Kendall Gerdes Receives 2025 Outstanding Book Award from CCCC

Kendall Gerdes
Kendall Gerdes, Associate Professor of Writing and Rhetoric Studies, has received a 2025 CCCC Outstanding Book Award for Sensitive Rhetorics: Academic Freedom and Campus Activism.
Wanda Pillow, Acting Dean of the College of Humanities, says, “Writing a book of this magnitude involves such tremendous expertise and labor, and it is wonderful to see Kendall receiving this award for the scholarship she has contributed to the discipline.”
Sensitive Rhetorics, published by University of Pittsburgh Press, explores public arguments about students’ sensitivity in tension with arguments for academic freedom. This timely book was inspired by the “moral panic and generational discourse surrounding trigger warnings,” Gerdes says, the book “analyzes and engages ongoing public conversations about the scope of academic freedom in the context of controversial student activism.”

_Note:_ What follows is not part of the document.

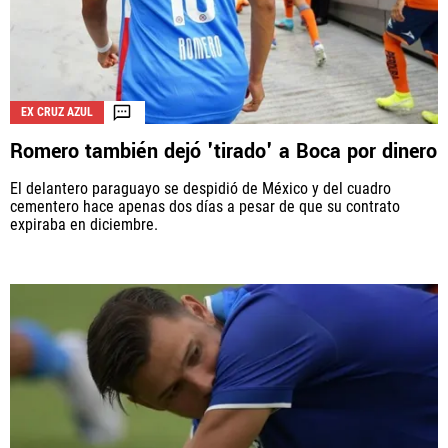
EX CRUZ AZUL
Romero también dejó 'tirado' a Boca por dinero
El delantero paraguayo se despidió de México y del cuadro
cementero hace apenas dos días a pesar de que su contrato
expiraba en diciembre.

According to a press release from the National Council of Teachers of English, the selection committee offered praise for Gerdes’ work: “Kendall Gerdes’s Sensitive Rhetorics is grounded in the spirit of our field: a deep commitment to supporting students and the work they hope to do in the world. Throughout Sensitive Rhetorics, Gerdes makes a powerful case against the dismissive and belittling claims that students are too sensitive and argues that it is our sensitivity that enables rhetorical transformation in the first place. We believe Sensitive Rhetorics is a vital and necessary advancement in how rhetoric and composition theory help us imagine new ways of being, thinking, and responding to the world around us.”

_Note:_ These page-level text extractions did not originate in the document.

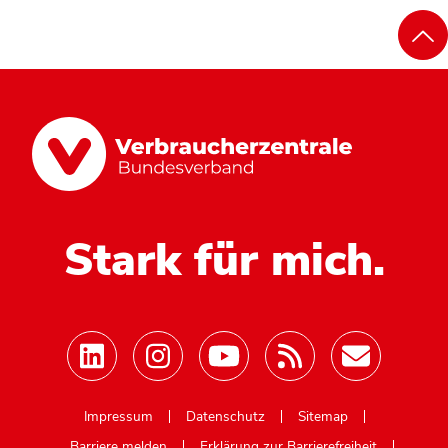
Stark für mich.
Mastodon
Impressum
Datenschutz
Sitemap
Barriere melden
Erklärung zur Barrierefreiheit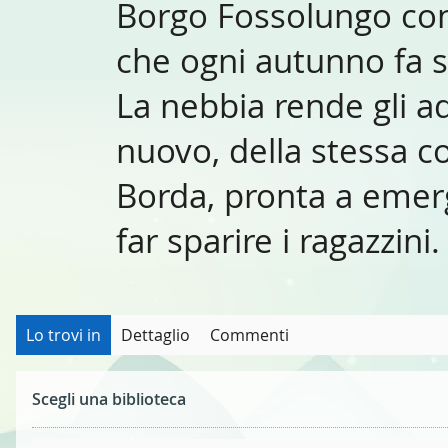
Borgo Fossolungo cono
che ogni autunno fa sp
La nebbia rende gli a
nuovo, della stessa c
Borda, pronta a emerg
far sparire i ragazzini
Lo trovi in
Dettaglio
Commenti
Scegli una biblioteca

Jennifer Andrus, Chair of the Department of Writing and Rhetoric Studies, also speaks highly of Gerdes’ work. “Dr. Kendall Gerdes is an excellent colleague, scholar, teacher, and friend who joined the Department of Writing and Rhetoric studies in 2020,” says Andrus. “Her award-winning book explores the complex relationship between academic freedom and the rise of campus activism. Gerdes examines how activists navigate the tensions between protecting free expression and addressing social justice issues on university campuses. Through a nuanced analysis, the book highlights how rhetoric shapes and is shaped by these crucial debates, offering insights into contemporary struggles for equality, inclusion, and intellectual freedom.”

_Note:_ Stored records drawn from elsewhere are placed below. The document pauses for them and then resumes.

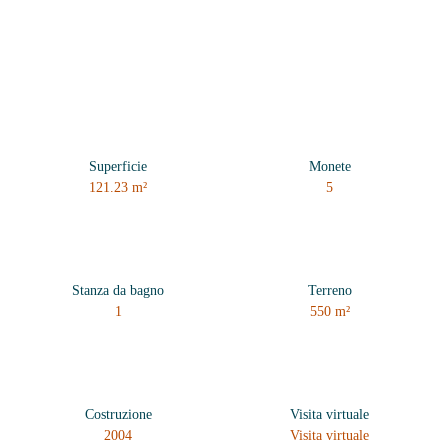
Superficie
Monete
121.23
m²
5
Stanza da bagno
Terreno
1
550
m²
Costruzione
Visita virtuale
2004
Visita virtuale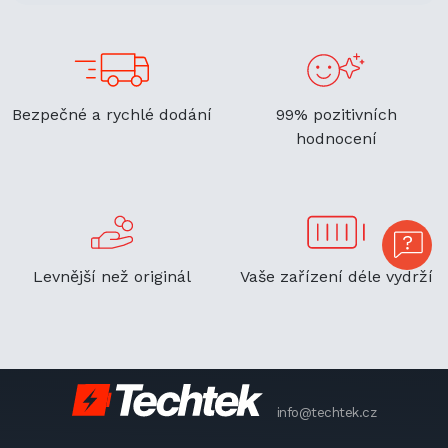
Bezpečné a rychlé dodání
99% pozitivních
hodnocení
Levnější než originál
Vaše zařízení déle vydrží
info@techtek.cz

While the book itself discusses topical issues and recent events, “It’s also a book about rhetorical theory,” says Gerdes, “[positioning] sensitivity as a rhetorical term of art and discussing how language and rhetoric enables us to effect each other and be vulnerable in ways that we can’t necessarily preclude.”
The College of Humanities is thrilled that our talented colleague’s accomplishments have been recognized with this award. Please join us in congratulating Professor Gerdes!